I am heartily glad that slavery is over in the West (though still not in the Islamic world and other areas on earth), but obliterating history by tearing down statues of people who were possessed of a mindset in their time which we would have held too almost certainly had we been born then, is a barbaric, ignorant, mindless way to treat with history. Besides, a la the German poet Heine, where statues are torn down, eventually people will be torn down as well unless they conform to an Orwellian type of world. We’re already partly there in our time—and this is deeply troubling.

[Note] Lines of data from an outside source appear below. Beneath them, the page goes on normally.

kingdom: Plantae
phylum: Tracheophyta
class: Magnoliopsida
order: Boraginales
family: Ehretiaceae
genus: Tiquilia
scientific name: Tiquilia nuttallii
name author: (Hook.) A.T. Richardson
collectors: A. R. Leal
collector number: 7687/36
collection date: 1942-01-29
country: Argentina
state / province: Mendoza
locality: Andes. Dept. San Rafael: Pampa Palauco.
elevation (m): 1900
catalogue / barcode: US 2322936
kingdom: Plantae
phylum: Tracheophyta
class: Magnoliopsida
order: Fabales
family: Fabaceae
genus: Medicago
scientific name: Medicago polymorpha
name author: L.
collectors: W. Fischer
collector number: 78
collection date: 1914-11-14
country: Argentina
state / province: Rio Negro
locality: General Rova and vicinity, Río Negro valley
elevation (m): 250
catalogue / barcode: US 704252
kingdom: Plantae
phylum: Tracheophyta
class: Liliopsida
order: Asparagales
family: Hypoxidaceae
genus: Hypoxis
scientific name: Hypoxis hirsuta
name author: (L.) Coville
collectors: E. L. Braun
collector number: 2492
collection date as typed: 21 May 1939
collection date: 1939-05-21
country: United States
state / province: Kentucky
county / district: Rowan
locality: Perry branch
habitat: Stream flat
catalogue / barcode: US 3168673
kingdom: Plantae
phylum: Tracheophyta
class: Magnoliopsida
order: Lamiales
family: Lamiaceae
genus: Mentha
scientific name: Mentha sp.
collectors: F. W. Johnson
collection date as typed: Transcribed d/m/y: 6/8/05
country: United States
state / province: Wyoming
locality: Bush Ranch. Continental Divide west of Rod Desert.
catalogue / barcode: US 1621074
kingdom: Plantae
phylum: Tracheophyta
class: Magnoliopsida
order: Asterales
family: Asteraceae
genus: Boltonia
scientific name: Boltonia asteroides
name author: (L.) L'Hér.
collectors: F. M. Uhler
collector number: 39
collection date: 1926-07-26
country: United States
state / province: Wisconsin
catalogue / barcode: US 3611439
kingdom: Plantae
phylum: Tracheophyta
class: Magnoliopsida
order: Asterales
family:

In short, statues to those who still believed in the democratic process, even if for only a minority of citizens, are not the same as statues honoring those who held democracy in contempt, as people like Lenin, Hitler, Mao and Stalin did. Huge difference (so, for the record, I am OK with tearing down their statues). Might as well tear down statues to Solon, Cleisthenes, Perciles and other great ancient Athenians who developed and believed in democracy because they had slavery and did not allow women the right to vote. There is a vast distinction between polities with the capacity to evolve, apologize for their wrongdoings, and incorporate more and more people into the body politic, as opposed to polities like those on the Far Right and Far Left who have no capacity in any of these areas.
toomanyhobbies says
difference is the civil war bloody yet was for a just cause to end slavery yet muslims own over 24 million slaves today!
infidel says
And the entire credit for this division which is only getting worse by the day must go the FERAL ISLAM in the USA.. I have told here many times b4 that ISLAM EXACERBATES divisions in khafir infidel societies by vicious innuendos and rumor mongering and sets the dhimmi Khafir dead against the non-dhimmi Khafir. Read the dhimmi as the Left Dems and the non-dhimmi as the right-Reps… As simple as that. In Eu and India too, Islam plays the same game of deepening the R-L divide almost to a point of no return. The day, the R and L TRULY unite against this selfish 3rd party called Islam, that will be the day of some hope against global Jehaad.
Idol and Icon says
Anyone who wants Lincoln’s quotes should do their own research because that’s the only way to demonstrate your genuineness. Name calling aside, I’m impervious to insult, and those who resort to it is an indication of the weakness of their position.
gravenimage says
Lincoln said a great many things. Which quotes is Idol and Icon referring to? Of course, he does not say.